No longer providing a one-off jolt to tired college students or gamers, energy drinks have entered the mainstream and are now an integral part of consumers' daily routines. For Celsius, that's providing a major boost to its fast-growing business.
CEO John Fieldly said the evolution of the energy drink space is rapidly opening new opportunities for the 22-year-old company, which owns Alani Nu, Rockstar and its namesake Celsius. More consumers are turning to energy drinks to fuel their day, using it as a replacement for coffee, alcohol or sports drinks.
Celsius estimates that 32% of people are drinking energy beverages more often because they’re consuming them across additional occasions. Half of the growth in the category is coming from increased frequency among existing consumers.
“There are moments in energy that simply didn't play before, and they're playing now in a big way,” Fieldly told analysts at the Consumer Analyst Group of New York conference in Florida last month. “Put it all together, and the takeaway is clear: Energy is no longer just a boost, it's becoming an everyday choice.”
Broadening usage occasions have helped Celsius rack up record full-year revenue of $2.5 billion in 2025 — up from $75 million just seven years ago.
Consumers are embracing energy drinks for a variety of occasions, including social ones. Fieldly told the crowd at CAGNY that a third of consumers drink Celsius socially, while 37% are choosing it as their beverage of choice at a meal. More people are also turning to it as an alcohol replacement. At the CAGNY conference, the beverage company offered Celsius mocktails and dirty Alani Nu drinks for attendees to try.
In an interview with Food Dive, Fieldly also noted the growing use of GLP-1 medications by consumers to lose weight is providing a “tailwind” for the company. GLP-1s can cause fatigue, and consumers on these medications are using Celsius or Alani Nu for energy or because they are seeking out zero-sugar functional beverages.
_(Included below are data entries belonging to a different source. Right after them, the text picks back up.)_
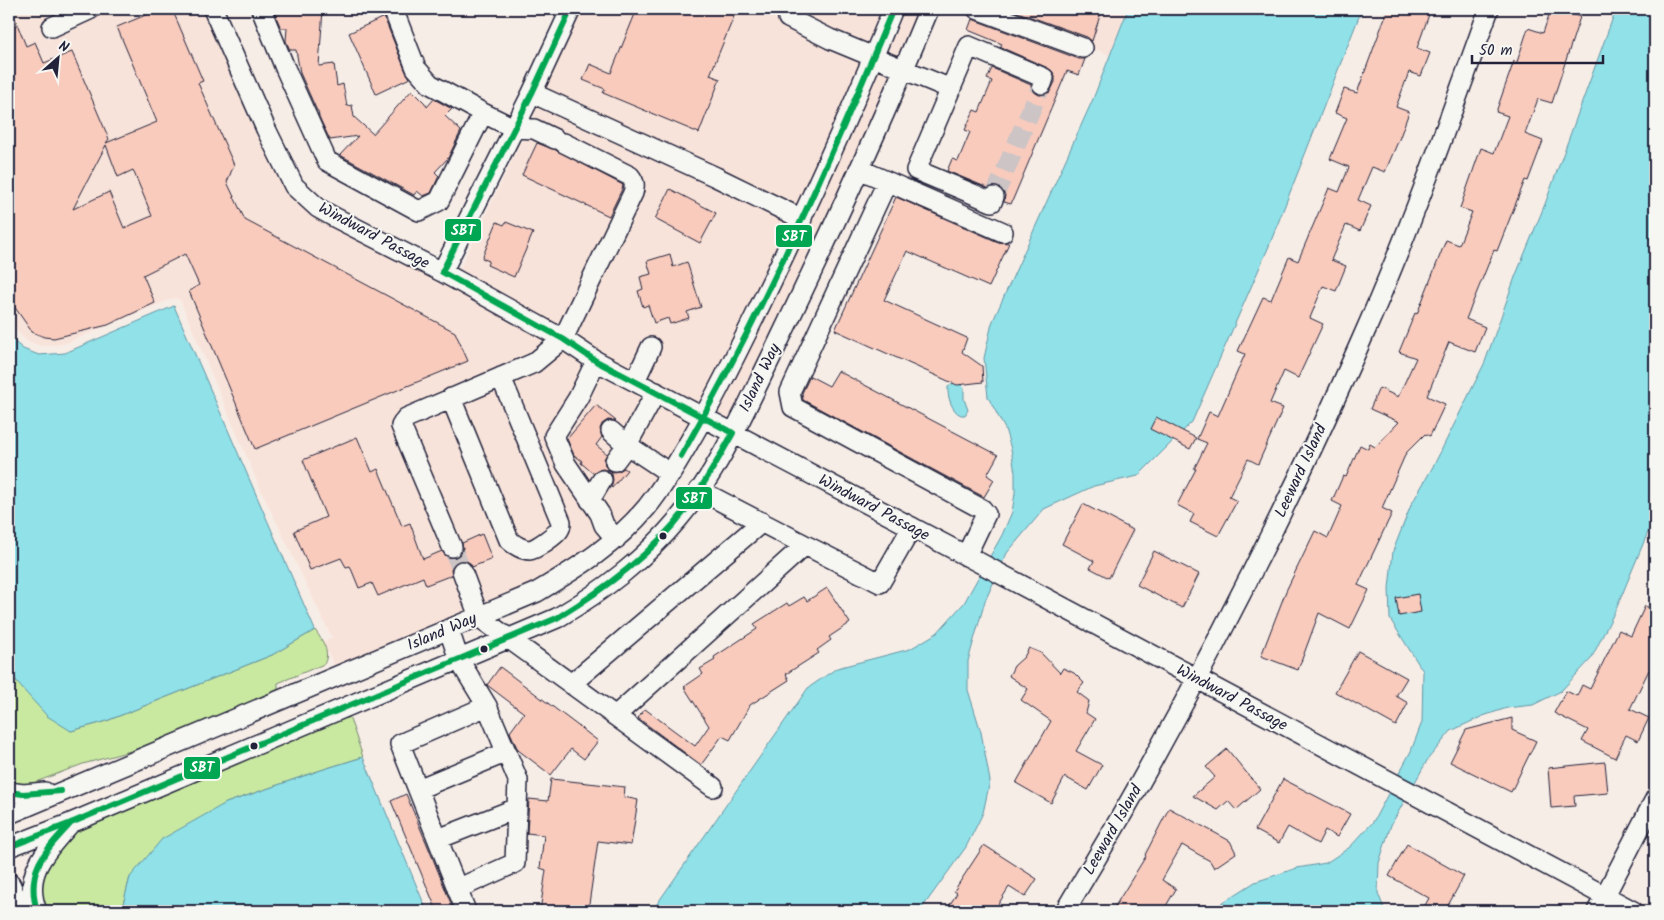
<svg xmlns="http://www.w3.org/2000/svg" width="1664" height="920" viewBox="0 0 1664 920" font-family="Kalam,sans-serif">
	<rect width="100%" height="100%" fill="#f7ede7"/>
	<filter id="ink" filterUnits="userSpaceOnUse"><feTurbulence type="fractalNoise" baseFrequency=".02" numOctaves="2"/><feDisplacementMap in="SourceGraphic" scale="10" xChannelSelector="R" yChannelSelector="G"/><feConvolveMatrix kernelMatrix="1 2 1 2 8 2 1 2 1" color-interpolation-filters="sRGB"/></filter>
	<g filter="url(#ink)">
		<!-- built -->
		<path fill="#f8e3da" d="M9,9H69L41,22L47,40L113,9H202L258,134L285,191L312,216L438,281L558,348L590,369L691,421L663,469L640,501L611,532L576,558L533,583L335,667L323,642L332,638L259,486L180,300L176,298L171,299L64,344L41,346L27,341L17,332L9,314Z
			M581,9H884L794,215L701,404L599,351L568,330L459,270L532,119L542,94Z
			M903,9H919L869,126L730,419L717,412L810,223L882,60Z
			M1004,9H1128L1109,55Z"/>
		<!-- green -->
		<path fill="#c9e9a1" stroke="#76866e" d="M315,630C322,640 331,652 324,664L278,683V690L134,750L83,764L28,785L9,786V668L19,685L71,731L104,722L272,655Z
			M349,716L363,757L321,770L226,803L130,877L122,908L123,911H43L39,884L44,868L75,830Z"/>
		<!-- water -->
		<path fill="#90e1e8" stroke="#6495a3" d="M1128,9H1362L1269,246L1192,422L1138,476L1094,486L1044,509L1007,553L985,601L968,661V690L981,732L990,781L983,813L966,847L920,911H652L808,688L837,668L910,649L937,633L964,603L1002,535L1012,512L1015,493V473L1011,449L1005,429L988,397L984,358L992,323L1093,99Z
			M1616,9H1655V515L1617,607L1591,659L1561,691L1533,705L1507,708L1483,716L1451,731L1428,759L1391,825L1379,863L1378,893L1385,911H1209L1255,882L1297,868L1326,863L1350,847L1373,822L1411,751L1422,722L1423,671L1390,619L1389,588L1393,551L1411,505L1435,463L1485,362L1515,277L1545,204Z
			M174,306L315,630L272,655L104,722L71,731L47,716L19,685L9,668V337L23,349L39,355L65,353Z
			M954,383L961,385L964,388V399L968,410L965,415H961C952,412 947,396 948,387Z
			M363,757L427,911H123L122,908L130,877L162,839L226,803L321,770Z"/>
		<!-- building -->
		<path fill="#f9cbbd" stroke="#22223b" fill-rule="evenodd" d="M9,9H11L26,46L35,42L44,63L72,52L109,139L106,143L157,122L117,27L160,9H172L203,81L198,83L234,165L227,182L245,220L455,332L468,361L255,449L189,291L199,285L185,254L143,275L155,303L108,325L54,338L44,337L32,332L9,299ZM106,145L118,177L133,170L152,216L124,228L109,192L73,209Z
			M277,9H323L319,66L334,64L337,86L343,84L347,106L352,105L354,117L373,134L412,90L425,103L427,107L434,99L452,109L445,116L461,131L448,158L435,172L439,176L431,193L423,196L417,191L414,195L340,155L358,136L330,140L319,117L318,111H317L300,73L296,50H290L286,41L287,28H281L276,17Z
			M637,9H737L710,75L720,79L699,133L603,93L605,89L583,80L590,64L611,73Z
			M1009,9H1102L1092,41L1087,37Z
			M1388,9H1431L1417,48L1430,53L1421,76L1409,72L1396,107L1409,112L1400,137L1385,172L1372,167L1358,200L1371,206L1360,231L1346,225L1331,260L1346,266L1336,291L1323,286L1310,318L1323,324L1298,378L1284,371L1270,403L1283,408L1258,464L1248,459L1229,497L1237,501L1218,536L1190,522L1194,514L1177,505L1196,469H1194L1207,443L1197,439L1209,412L1218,416L1245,354L1238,351L1263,297L1271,300L1289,257L1298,261L1329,188L1339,192L1349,167L1330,159L1347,118L1335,113L1344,89L1357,93Z
			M1551,9H1555L1580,17L1552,103L1538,99L1525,134L1543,141L1528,181L1525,180L1497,251L1494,250L1466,319L1485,327L1475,352L1449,342L1427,396L1445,404L1430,436L1425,434L1406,453L1382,508L1392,513L1358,585L1369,590L1350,629L1319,613L1298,670L1261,656L1286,591L1315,531L1328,538L1342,506L1332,501L1343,476L1346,477L1360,445L1368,449L1370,444L1375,447L1399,422L1370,409L1379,388L1398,397L1416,358L1399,352L1415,313L1417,314L1446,240L1459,245L1472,212L1460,208L1481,148L1494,153L1508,116L1496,112L1514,61L1517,62L1528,28L1543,33Z
			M384,17L406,72L410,78L376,94L349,33Z
			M972,19L1079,59H1085L1079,75L1067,71L1011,204L1004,202L1005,195L1002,190L999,187L993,186L988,188L947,171L952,159L958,161L970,132L965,130L974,110L979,112L992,81L987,79L992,68L1031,85L1033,91L1039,95H1045L1050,92L1055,82V76L1052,71L1048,68L1000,47L1002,44L968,30Z
			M537,143L556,150L623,185L622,189L609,216L522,175Z
			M670,189L716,213L700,243L655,219Z
			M896,197L998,242L1009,243L989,287L907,251L884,300L967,338L962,352L982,366L983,382L957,385L835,330Z
			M497,222L504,225L506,222L533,233L514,277L487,265L489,261L482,258Z
			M670,254L673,267L687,262L701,307L687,312L689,318L670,324L668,318L654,323L648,305L643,307L638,291L643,289L640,277L651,274L647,261Z
			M838,371L998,455L987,475L994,480L984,497L803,400L802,393L810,376L829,386Z
			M596,405L616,421L608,420L602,424L600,429L602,437L596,445L607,454L604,459L605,466L608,470L613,472L619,471L624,468L627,470L612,488L611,487L613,480L612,474L608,471L603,469L597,470L593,473L581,463L582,461L574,455L567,439Z
			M1156,417L1196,438L1190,449L1150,429Z
			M357,437L372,472L378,469L402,526L410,523L423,559L442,551L446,556L451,558H456L461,553L463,548L462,543L482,534L492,559L472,567L470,563L464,560H459L453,564L451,570L452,575L426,585L423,577L378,596L372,583L359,588L350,566L346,567L341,558L310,570L294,531L326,517L303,460Z
			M1083,504L1133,530L1109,578L1090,568L1094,561L1062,544Z
			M1154,551L1199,574L1182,608L1137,585Z
			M827,588L850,623L829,637L831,640L817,650L819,653L786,674L789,680L750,705L730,740L722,736L701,765L638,718L645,709L695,746L709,726L684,687L703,674L700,669L715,660L714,657L757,629L754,624L787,603L789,606L804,597L807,601Z
			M1418,594L1421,612L1399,616L1396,598Z
			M1645,606L1655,610V673L1649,670L1630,709L1649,718L1638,741L1626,735L1615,758L1582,741L1588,730L1554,713L1566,691L1577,696L1582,685L1590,689L1619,630L1631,636Z
			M1029,648L1041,653L1060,673L1063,668L1074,673L1084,683L1077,692L1089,701L1086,713L1095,719L1076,751L1102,765L1088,790L1065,777L1051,803L1016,783L1051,721L1021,700L1028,689L1009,676L1014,666L1024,657Z
			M1358,651L1407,678L1396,696L1408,703L1396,726L1335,692Z
			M500,667L598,741L584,759L571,749L551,775L518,750L510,732L524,713L487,685Z
			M1512,718V730L1536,741L1511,792L1450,762L1466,730Z
			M1227,749L1260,789L1236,810L1228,801L1218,810L1193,796L1215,777L1206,767Z
			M1605,762L1608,793L1574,796L1575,806L1551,808L1548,768Z
			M551,779L625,787L624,797L638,800L631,845L598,841L588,911H540L546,870L540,868L544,835L527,833L529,799L548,801Z
			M1283,779L1350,814L1337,837L1325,830L1318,844L1288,827L1279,843L1255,830Z
			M406,794L429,849L454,911H437L391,801Z
			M1169,808L1230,841L1236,853L1214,868L1210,861L1182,845L1162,880L1176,889L1163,911H1112L1146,856L1145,855Z
			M1407,844L1464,876L1445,911H1422L1429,898L1389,876Z
			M984,845L1037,879L1025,897L1009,887L994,911H946L957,893L954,891Z"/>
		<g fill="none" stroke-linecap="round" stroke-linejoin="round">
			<!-- minor-tunnel -->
			<path stroke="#ccc4c5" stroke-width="19" stroke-dasharray="19 9" stroke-linecap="butt" d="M994,197L1042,84
				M452,547L462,571"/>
			<defs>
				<path id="minor" d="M213,9L266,129L294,186L318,208L334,217L442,272L563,339L596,361L980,563L1633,911
					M261,9L285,68L327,161L419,211L439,201L483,113
					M393,9L416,68L430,84L483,113L514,128L534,129L555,139
					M977,9L1083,48
					M788,18L830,39L951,89
					M52,27L91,9
					M532,93L716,177L802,219
					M859,169L1003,232
					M887,182L790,392L793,407L982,509L986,514L966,556
					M994,197L992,202L916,170L969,46L1044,78L1042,84
					M442,272L532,93L571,9
					M596,361L578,398L554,436L566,464L600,514L604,525L616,539
					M635,381L651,347
					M451,398L509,540C514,545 523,550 530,550C535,550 557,534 559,530C561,527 561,525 561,522L501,377
					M611,431L627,445L671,474
					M615,461L627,445L656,392
					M699,490L805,545
					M590,500L602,480
					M452,547L401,426L406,418L534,363L563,339L633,193C635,186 635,182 630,176L564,143
					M462,571L479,617L713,787
					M449,630L459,660L487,706L518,780L515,863L457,889
					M571,684L762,522
					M615,716L805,545L880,583L912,527
					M418,789L507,752
					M9,792L23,794L45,792
					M9,814L537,592C579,567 615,545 647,507C663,487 676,465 688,444C713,402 734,359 755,316C804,215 851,113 893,9
					M438,839L517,808
					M9,847L71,823L557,618C604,590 644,560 679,518C720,470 748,403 776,347C830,235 882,123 929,9
					M37,911C22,874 46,851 69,825
					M466,911L400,744L487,706
					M1065,911C1090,868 1117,825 1141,781C1221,638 1295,491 1361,341C1409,233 1449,120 1489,9
					M1597,911L1655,799"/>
				<path id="major" d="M9,885L20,911"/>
			</defs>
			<!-- minor casing -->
			<use href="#minor" stroke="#22223b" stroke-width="22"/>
			<!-- major casing -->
			<use href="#major" stroke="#22223b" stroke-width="26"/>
			<!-- minor -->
			<use href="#minor" stroke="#f6f6f2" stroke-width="19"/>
			<!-- major -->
			<use href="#major" stroke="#f6f6f2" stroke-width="22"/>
			<defs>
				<path id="bus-1" d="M681,456C763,313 830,161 893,9
					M9,792L23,794L61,791
					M9,847L71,823L557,618C606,588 652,554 687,508C705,484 719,458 733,433L596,361L563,339L442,272L532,93L571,9
					M37,911C25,870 45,851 71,823"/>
			</defs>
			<!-- bus-1 casing -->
			<use href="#bus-1" stroke="#f6f6f2" stroke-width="10"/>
			<!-- bus-1 -->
			<use href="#bus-1" stroke="#00a651" stroke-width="6"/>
		</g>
	</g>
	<!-- markers -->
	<g fill="#22223b" stroke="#f6f6f2" stroke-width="2">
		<circle cx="663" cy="536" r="4.5"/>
		<circle cx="484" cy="649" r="4.5"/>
		<circle cx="254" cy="746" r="4.5"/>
	</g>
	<g text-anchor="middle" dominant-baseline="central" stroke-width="4" stroke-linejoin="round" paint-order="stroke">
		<!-- street labels -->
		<g font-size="16" fill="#22223b" stroke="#f6f6f2">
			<text transform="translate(374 236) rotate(28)">Windward Passage</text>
			<text transform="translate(760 378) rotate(-64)">Island Way</text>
			<text transform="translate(1301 471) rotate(-65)">Leeward Island</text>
			<text transform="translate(874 508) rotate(28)">Windward Passage</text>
			<text transform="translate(442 632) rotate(-23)">Island Way</text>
			<text transform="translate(1232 698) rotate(28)">Windward Passage</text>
			<text transform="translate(1113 830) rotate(-60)">Leeward Island</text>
		</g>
	</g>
	<g stroke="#f6f6f2" stroke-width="2">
		<rect x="444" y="218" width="38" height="24" rx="5" fill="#00a651"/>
		<rect x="775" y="224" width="38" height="24" rx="5" fill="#00a651"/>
		<rect x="675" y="486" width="38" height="24" rx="5" fill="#00a651"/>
		<rect x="183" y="756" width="38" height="24" rx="5" fill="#00a651"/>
	</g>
	<g font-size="14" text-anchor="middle" font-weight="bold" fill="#fff">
		<text x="463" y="235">SBT</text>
		<text x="794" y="241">SBT</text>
		<text x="694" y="503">SBT</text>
		<text x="202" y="772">SBT</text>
	</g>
	<!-- margin -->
	<rect width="1664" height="920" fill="none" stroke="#f6f6f2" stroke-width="30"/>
	<rect x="15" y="15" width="1634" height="890" fill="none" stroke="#22223b" stroke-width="2" filter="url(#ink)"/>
	<!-- north arrow -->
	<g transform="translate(58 58) rotate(27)" stroke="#f6f6f2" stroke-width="4" paint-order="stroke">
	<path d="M0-4L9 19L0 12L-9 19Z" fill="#22223b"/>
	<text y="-8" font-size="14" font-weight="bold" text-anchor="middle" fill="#22223b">N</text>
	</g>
	<!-- scale -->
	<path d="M1472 55v8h131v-8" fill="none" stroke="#22223b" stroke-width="2.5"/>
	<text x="1479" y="55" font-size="15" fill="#22223b" stroke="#f6f6f2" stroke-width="4" paint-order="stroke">50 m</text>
</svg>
As Alanai and Celsius bring in new customers to the energy drink sector, the company is gaining shelf space at traditional retailers and convenience stores. Celsius’ products are now carried in more than 250,000 retail locations.

Celsius is expected to increase shelf space for its namesake brand by 17% and more than double Alani Nu’s as retailers refresh their product mix this spring, the company said. Women and Hispanic consumers are particularly fast-growing demographics for energy drinks, according to Celsius.
As the energy drink market broadens to encompass new consumers, Celsius has also expanded its offerings. After being known for its namesake drink for more than two decades, Celsius spent $1.8 billion to purchase rival Alani Nu in early 2025. A few months later, it acquired energy drink Rockstar from beverage giant PepsiCo.
The company now possesses a formidable portfolio of energy drinks that caters to different demographics and occasions. Celsius is closely associated with a broader image of health and wellness, while Alani Nu targets women through its fun flavors. Rockstar is popular with young male adults who consume the drink while participating in music, extreme sports and other activities.
Together, the three offerings give its parent company nearly a fifth of the $23 billion energy drink space, better positioning it to compete with market leaders Monster and Red Bull.
Analysts are increasingly optimistic about Celsius’ future.
Momentum with the Celsius and Alani Nu brands, as well as the resolving of integration tied to its recent acquisitions, “should allow [the company] to grow at a pace well above beverage industry norms,” William Blair analyst Jon Anderson said in a research note in late February.
Fieldly said part of the reason for the company's success is that it has long participated in many key areas that are now on-trend with today’s consumer, including sugar-free, functionality and fitness.
“Our portfolio is at the forefront of that. We're not chasing it,” he said. “A lot of these portfolios are chasing where the trends are going. We've been really leading with modern energy, capitalizing on these movements.”
As the company has grown, so have its executive ranks. Celsius bulked up its C-suite with executive hires to help manage and grow its portfolio. Among its most prominent additions was 30-year PepsiCo veteran Eric Hanson, who was appointed president and chief operating officer last March.
“We’re a totally different company” from a year ago, Fieldly said. “We want to be a leader in the energy category, and I think we're on our way there.”
Fieldly told Food Dive that while Celsius is still digesting its recent transactions, it remains on the lookout for further changes in the energy drink space. As the category continues to go “mainstream,” Fieldly said Celsius is watching whether the company can meet consumers' expanding needs with existing brands or if it will have to acquire or create one that can.
“I don't think we're ever going to be happy or complacent,” Fieldly said. “We're going to maximize it. We want to see how far these brands can go.”